Entre os muitos aspectos que a festa de Pentecostes nos convida a ressaltar, está, em primeiro lugar, o sentimento de gratidão pelo Espírito Santo, que é o Espírito do Pai e o Espírito do Filho, o qual não cessa de vir ao mundo e de acompanhar, junto com Cristo, a comunidade cristã e o cristão em particular, ontem, hoje e amanhã. A Deus, tantas vezes, só sabemos pedir, mas, quem sabe, hoje, mais do que pedir, saibamos agradecer. A súplica “Vem, Espírito Santo” parece brotar normalmente de nossos corações, mas seria ousadia dizer “Obrigado, Espírito Santo”. Escrevamos com letras maiúsculas: PENTECOSTES É, ACIMA DE TUDO, O GRANDE DOM do Cristo Ressuscitado para a Igreja, o Dom que, de muitas maneiras, a renova, nela renova-se e nela perpetua-se: “A partir de Pentecostes, a Igreja experimenta de imediato fecundas irrupções do Espírito, vitalidade divina que se expressa em diversos dons e carismas (cf. 1Cor 12,1-11) e variados ofícios que edificam a Igreja e servem à evangelização (cf 1Cor 12,28-29). Através destes dons, a Igreja propaga o ministério salvífica do Senhor até que Ele de novo se manifeste no final dos tempos (cf. 1Cor 1,6-7). O Espírito na Igreja forja missionários decididos e valentes como Pedro (cf. At 4,13) e Paulo (cf. At 13,9), indica os lugares que devem ser evangelizados e escolhe aqueles que devem fazê-lo (cf. At 13,2)” (Documento de Aparecida, nº 150).

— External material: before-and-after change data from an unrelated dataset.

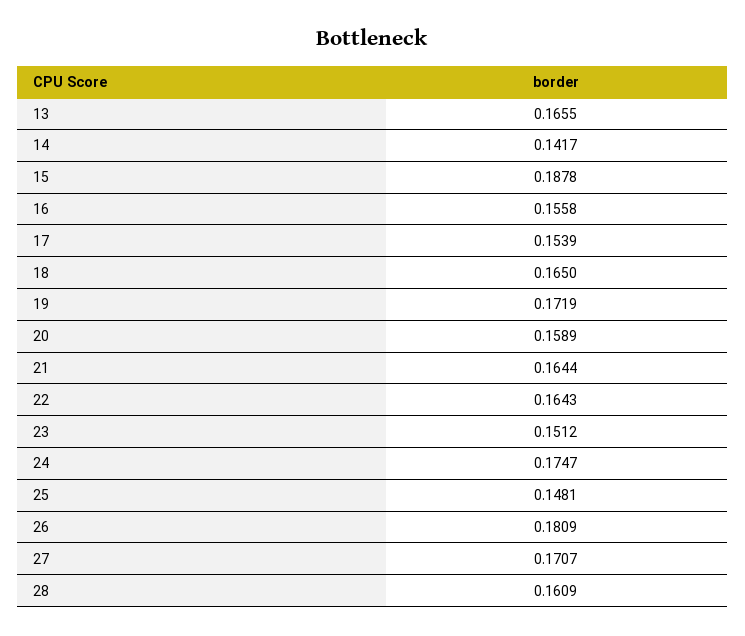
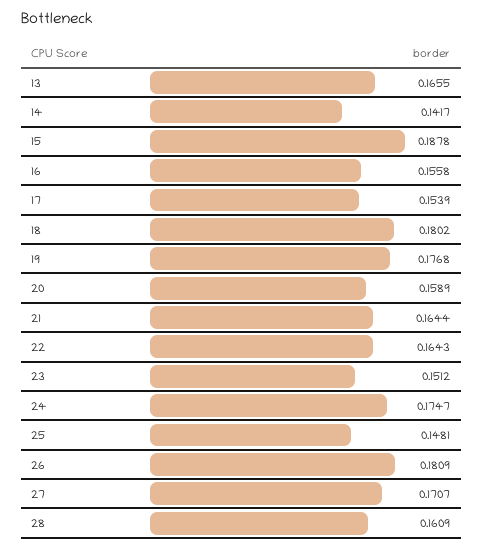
18: 0.165 -> 0.1802
19: 0.1719 -> 0.1768

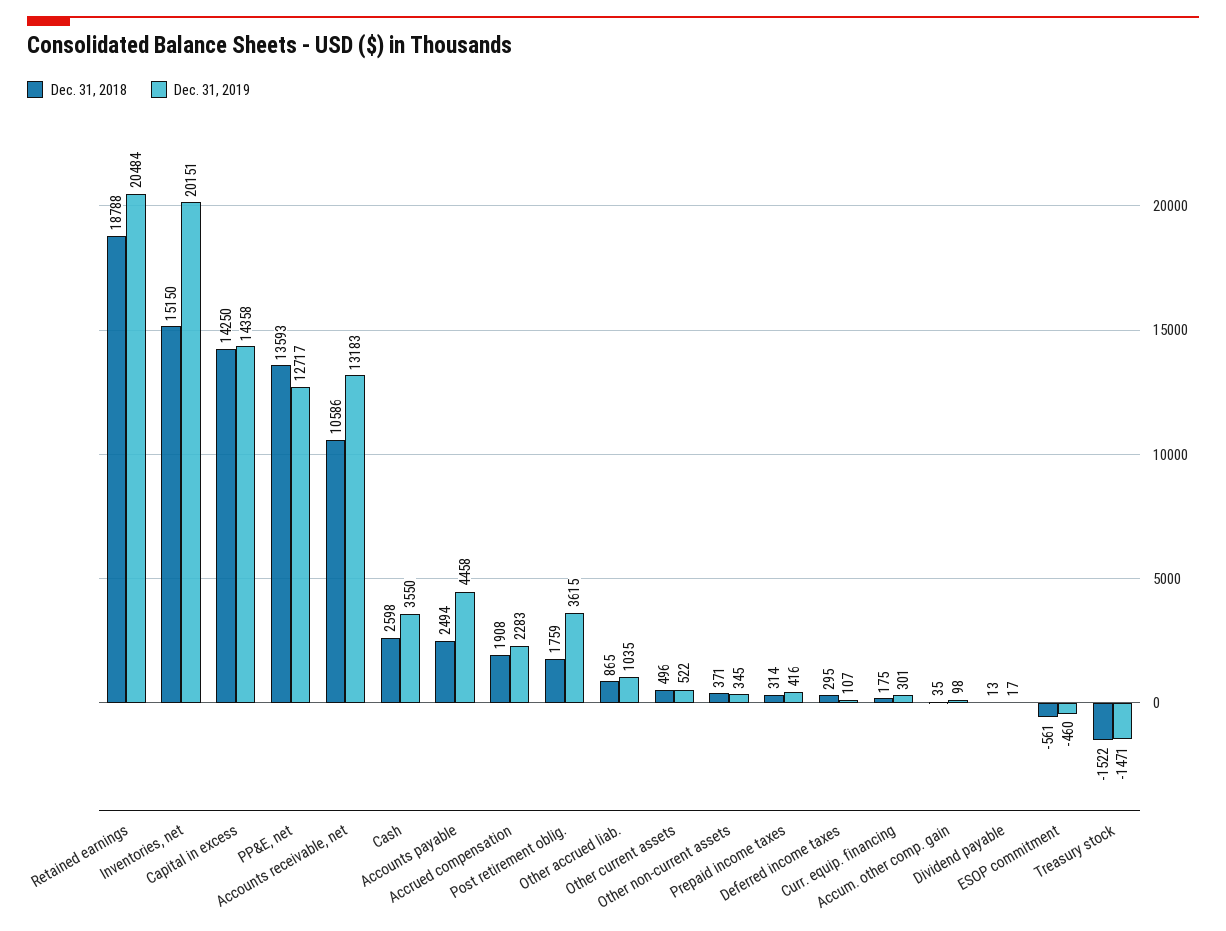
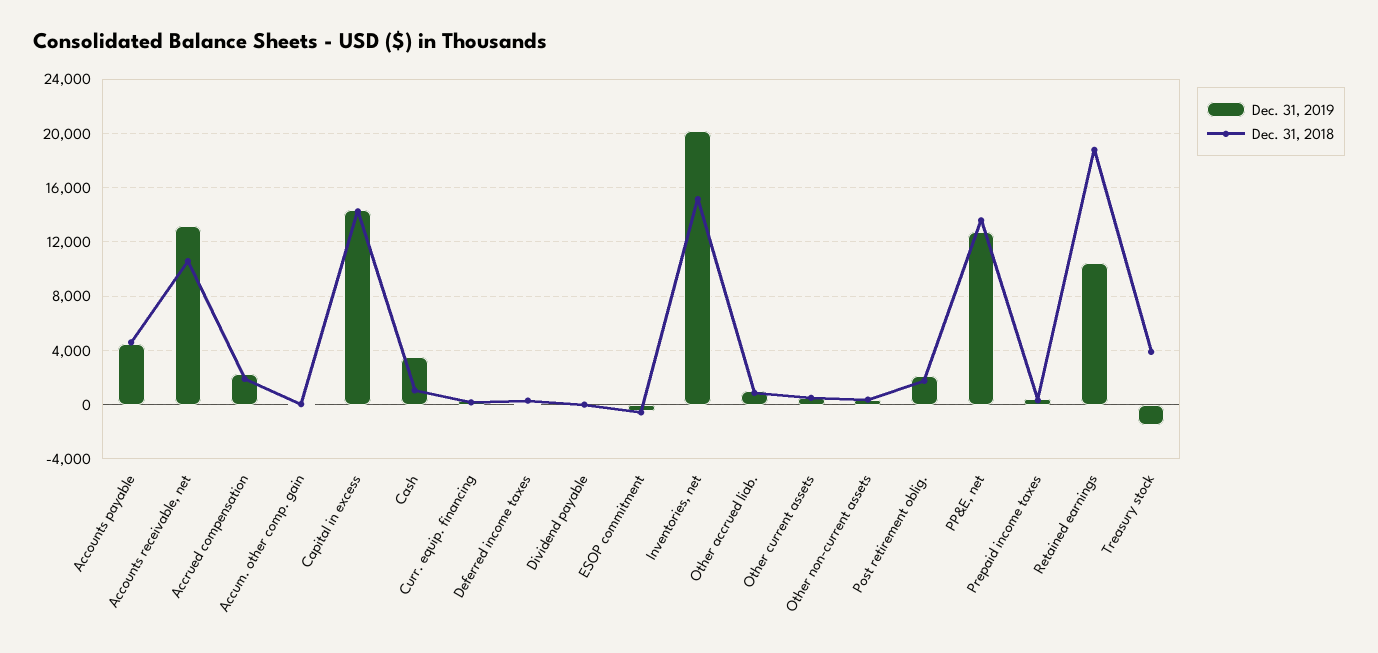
Dec. 31, 2019, Retained earnings: 20484 -> 10500
Dec. 31, 2018, Cash: 2598 -> 1000
Dec. 31, 2018, Accounts payable: 2494 -> 4500
Dec. 31, 2019, Post retirement oblig.: 3615 -> 2000
Dec. 31, 2018, Treasury stock: -1522 -> 4000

Em segundo lugar, a festa de Pentecostes é A FESTA DA UNIDADE. O Espírito Santo é o “Espírito da Comunhão”: une as pessoas entre si e com Deus. Enquanto a Torre de Babel, produto dos esforços e ambições humanas, dividiu a humanidade desde os seus primórdios (Gn 11,1-9), o evento de Pentecostes uniu pessoas de diferentes etnias e línguas na mesma fé. A história da humanidade registra divisões de todo tipo, as quais, de tempos em tempos, acentuam-se ora mais ora menos, podendo ser de origem econômica ou social, racial ou ideológica, religiosa ou política. Não basta reconhecer que existem divisões exteriores, pois talvez as piores divisões são aquelas que habitam o nosso interior e cooperam para as divisões exteriores. Basear a busca da unidade exclusivamente no esforço humano é uma luta fadada ao fracasso, inclusive a nível intra-eclesial. Por isso, junto aos reconhecidos e sinceros esforços humanos, deve-se também pedir o dom da unidade, cujo feitor é o Espírito Santo, como bem o proclama o Prefácio da missa de hoje: “Desde o nascimento da Igreja, é ele [o Espírito Santo] quem dá a todos os povos o conhecimento do verdadeiro Deus e une, numa só fé, a diversidade de raças e línguas”. Confiemo-nos, pois, uma vez mais, ao Espírito Santo, o “Mestre invisível” que nos guia no caminho da verdade, cujo trabalho em nós é feito como que por “mãos suaves, mas firmes”.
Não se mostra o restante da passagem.